Pero para eso, necesitaba trasladarse a Estados Unidos y abrir una oficina allá. Primero se fue a Miami, pero se dio cuenta que no había interés. Entonces se trasladó a Nueva York. Llegó hace un mes y ya se ha reunido con decenas de personas interesadas. ¿Cuál es su perfil? Escalona dice que la mayoría son “profesionales muy exitosos”. “Acá hay un interés muy grande de transformar las cosas en negocio. También hay una visión de que Latinoamérica tiene que aportar”, complementa.

Y no solo son personas naturales las interesadas, sino también compañías privadas. “Estamos en conversaciones con empresas que quieren dejar parques para sus trabajadores, para tener un legado propio de protección. Eso en Chile no se ve”.

NASA y Keanu Reeves

Producto de la internacionalización del negocio, este jueves debutaron con su nueva marca: de Activo Austral pasaron a The Real Eco State. “Hay un interés internacional por proteger la Patagonia. Ese interés está dado por el calentamiento global y las acciones para neutralizarlo”, explica Escalona. 

Ese interés por la Patagonia viene incluso de la NASA, con quienes están trabajando en un proyecto llamado GEDI. ¿De qué se trata? En simple, están validando datos de un satélite de la agencia espacial norteamericana que mide el secuestro de CO2 en distintos terrenos. “La idea es que nuestra investigación, que es mucho más específica, pueda validar la información de la NASA. Estamos ayudando a mejorar su modelo matemático”.
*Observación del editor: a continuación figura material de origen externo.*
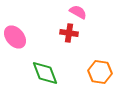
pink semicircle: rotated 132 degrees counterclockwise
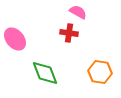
pink ellipse: moved 2 px down
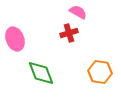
red cross: rotated 24 degrees counterclockwise
pink ellipse: rotated 20 degrees clockwise
green diamond: moved 4 px left
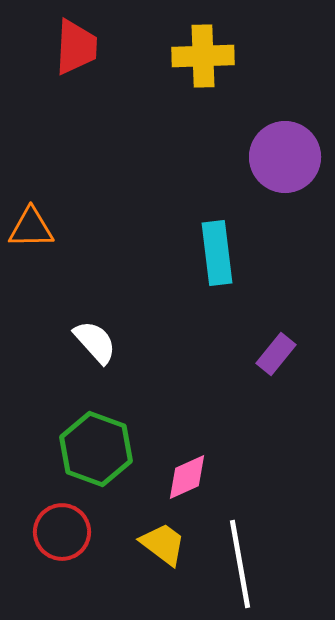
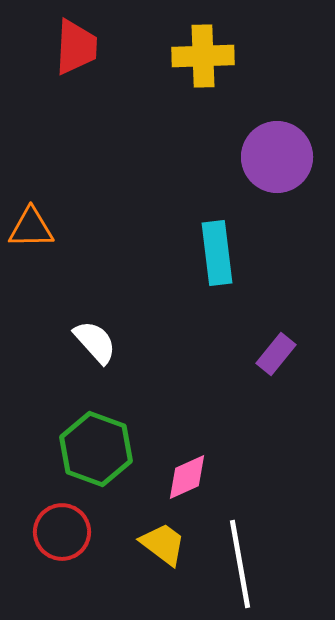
purple circle: moved 8 px left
Mi propósito fue conservar la naturaleza y terminó siendo el negocio más próspero que he hecho en mi vida. He podido trabajar con la NASA y me han invitado a juntarme con actores de Hollywood que quieren aportar a la fundación. Gente como Keanu Reeves nos han ofrecido presentarnos”.

“Con Leonardo di Caprio no he llegado a tener una persona cerca de él. De hecho, en un principio, cuando me imaginaba una publicidad de The Real Eco State, pensé en la voz de él, pero acá me dijeron que era mejor con Keanu Reeves”.

Y concluye: “Estoy en el negocio de democratizar la conservación porque no podemos depender de los grandes empresarios. Yo no sé si Sebastián Piñera terminará dejando Tancauco como un legado o anda buscando petróleo escondido. Esto de depender de los grandes millonarios y su benevolencia y filantropía para salvar el planeta es super peligroso”.